Industry resources have been directed predominately toward consolidation, not new capacity, says Gary L. Cianfichi, MIC’s director of sales in Europe. He estimated that about 7% of TiO2 industry capacity, or 298,000 metric tons (MT), have changed ownership as a result of consolidations in 1998. Before the Huntsman buy, two producers — Bayer and Rhône-Poulenc — left the industry. This year with the Huntsman purchase, about 540,000 MT of TiO2, or 13% of the global market, have changed hands so far.

DuPont, MIC, Tioxide and NL Industries together have a 64% share of the TiO2 market. Adding KMG and Kemira to this group results in the top six TiO2 producers holding a 79% share of the world market, says Frank Mitsch, director of Deutsche Bank Securities, New York (see Table 1). He adds that if DuPont had been allowed to acquire Tioxide, DuPont would have owned one-third of the world market and TiO2 would have been 10% of DuPont’s business.

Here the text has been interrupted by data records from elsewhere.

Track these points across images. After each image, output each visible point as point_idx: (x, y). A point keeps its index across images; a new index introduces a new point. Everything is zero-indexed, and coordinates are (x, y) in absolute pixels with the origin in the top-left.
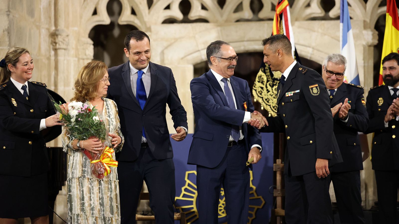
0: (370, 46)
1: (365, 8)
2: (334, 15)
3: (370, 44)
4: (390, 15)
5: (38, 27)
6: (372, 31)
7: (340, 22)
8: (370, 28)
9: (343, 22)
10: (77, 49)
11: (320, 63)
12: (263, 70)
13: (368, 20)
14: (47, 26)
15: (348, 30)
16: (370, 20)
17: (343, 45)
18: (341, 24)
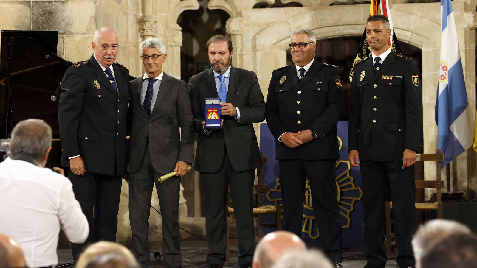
5: (126, 14)
7: (441, 4)
10: (165, 36)
12: (360, 55)
14: (134, 13)
15: (449, 13)
17: (443, 29)
18: (442, 7)
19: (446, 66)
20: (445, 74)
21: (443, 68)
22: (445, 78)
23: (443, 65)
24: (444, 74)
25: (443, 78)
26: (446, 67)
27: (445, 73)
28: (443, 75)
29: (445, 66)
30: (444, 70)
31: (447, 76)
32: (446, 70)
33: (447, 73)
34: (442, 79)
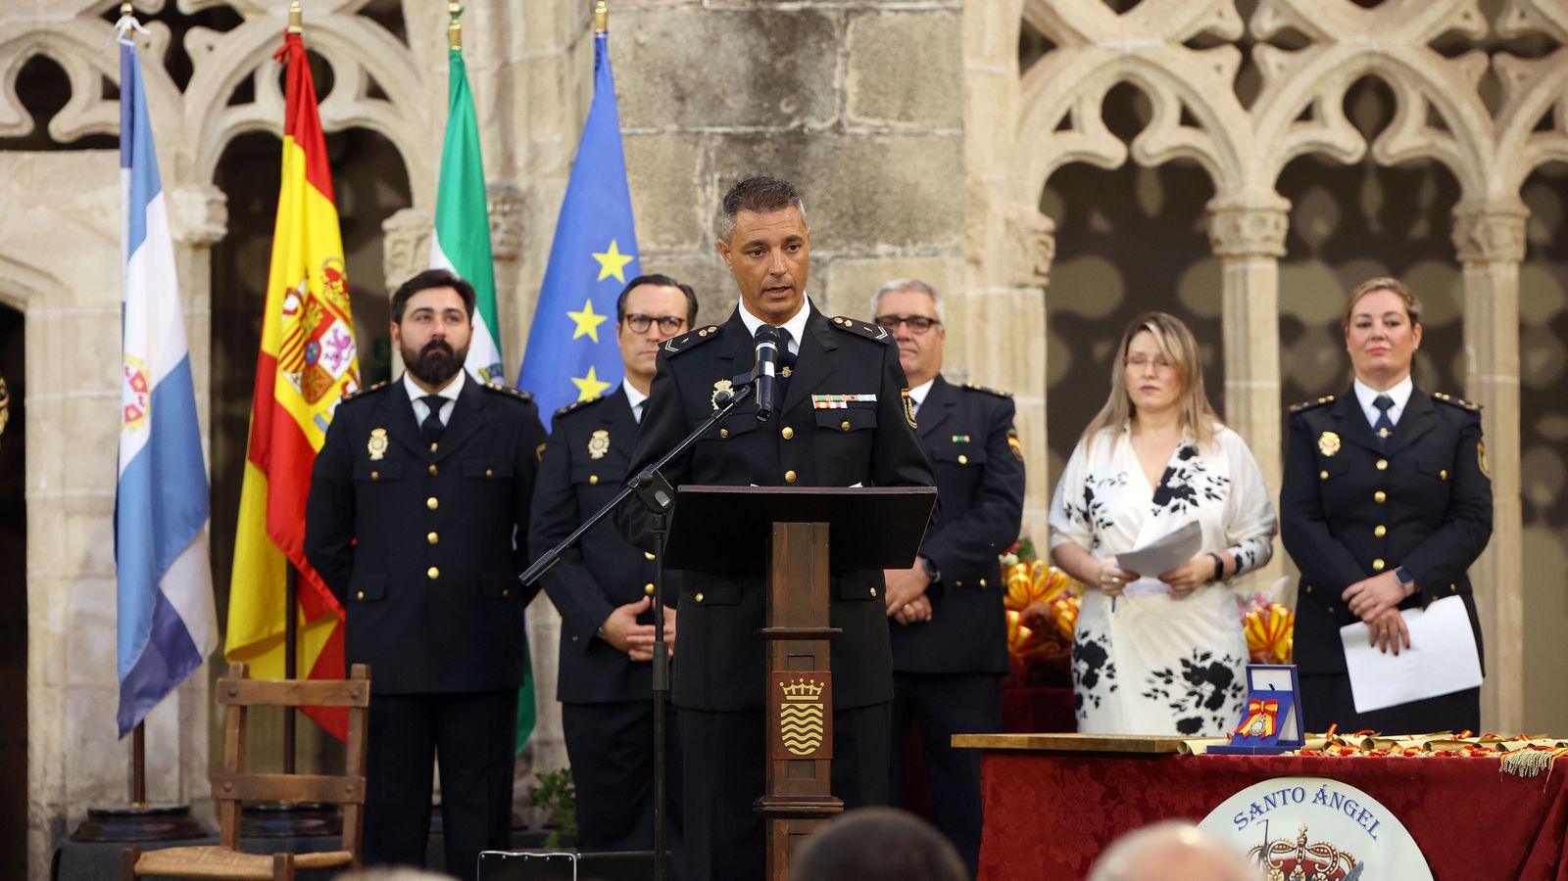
0: (198, 246)
1: (181, 109)
2: (69, 134)
3: (197, 238)
4: (296, 141)
6: (205, 191)
7: (122, 166)
8: (198, 180)
9: (131, 165)
11: (19, 306)
13: (191, 153)
15: (150, 195)
16: (199, 153)
17: (132, 249)
18: (125, 173)
19: (144, 374)
20: (141, 403)
21: (132, 382)
22: (139, 415)
23: (133, 371)
24: (136, 402)
25: (132, 414)
26: (142, 379)
27: (140, 398)
28: (133, 407)
29: (139, 376)
30: (136, 389)
31: (146, 410)
32: (144, 389)
33: (146, 398)
34: (128, 419)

Mitsch, who likes to call the TiO2 market an oligopoly, says one result of the consolidation trend is that the smaller TiO2 producers (from the eighth largest down) have less ability to disrupt the world market. He says in 1989 these producers commanded some 27% of the world market and could more easily make an impact on pricing and competition than they could today with a 17% market share.

Citing statistics from the U.S. Commerce Department, IBMA and Deutsche Bank, Mitsch says current TiO2 inventories “are well in check but have required progressive moves by the leading producers.”

Producers say, as they have for the last two years, that they cannot afford to make any greenfield expansions in the near future. “Therefore, the stage is set for increasing capacity utilization rates over the next couple of years,” says Mitsch. Prices, he adds, will be flat for 1999, “which is significantly above the 1998 average.”

Cianfichi says the economic outlook for the TiO2 industry is “reasonably positive with some uncertainty.” He says 1998 demand was up modestly with little capacity growth and some capacity closed (see Table 2). He says producer inventories are at normal or very low levels and consumer inventories appear normal.

On pricing, several conference attendees said the Huntsman/ICI deal would be disruptive. IBMA’s Fisher, however, disagreed. “Huntsman paid a lot of money for Tioxide and it needs to have good returns to justify it and that means good pricing,” says Fisher. “Huntsman is going to be competitive but not disruptive.”

Mitsch says current TiO2 pricing is still below the 1989 to 1990 levels, as well as the levels reached in 1995 to 1996. “With reinvestment levels still significantly above current pricing, we ought to maintain decent levels of profitability for the foreseeable future, barring recessions or predatory pricing by an erstwhile supplier,” he adds.

“Since bottoming in early 1997, titanium dioxide has been one of the few, if only, chemical products to show meaningful increase in price,” says Mitsch. “However, some industry prognosticators have been waiting since Spring of 1998 for titanium dioxide prices to crack. The most recent price increase in North America was widely expected to fail, but did not. Our expectation is for flat pricing in 1999, which is significantly above the 1998 average.”

For the future, producers at the conference said the TiO2 industry, like the paint industry, will continue to consolidate. “The opportunity is out there for us to acquire additional capacity and that is going to be a viable strategy for us and our competitors” over the next several years, says Woodward.

He says the pricing environment will remain difficult with only “tactful” capacity additions. Customers, he adds, will continue to demand product improvements. To be successful in such a marketplace, he says, producers will need to control costs and improve productivity, a philosophy he summed up with his last presentation slide, which read, “He with the lowest cost wins.”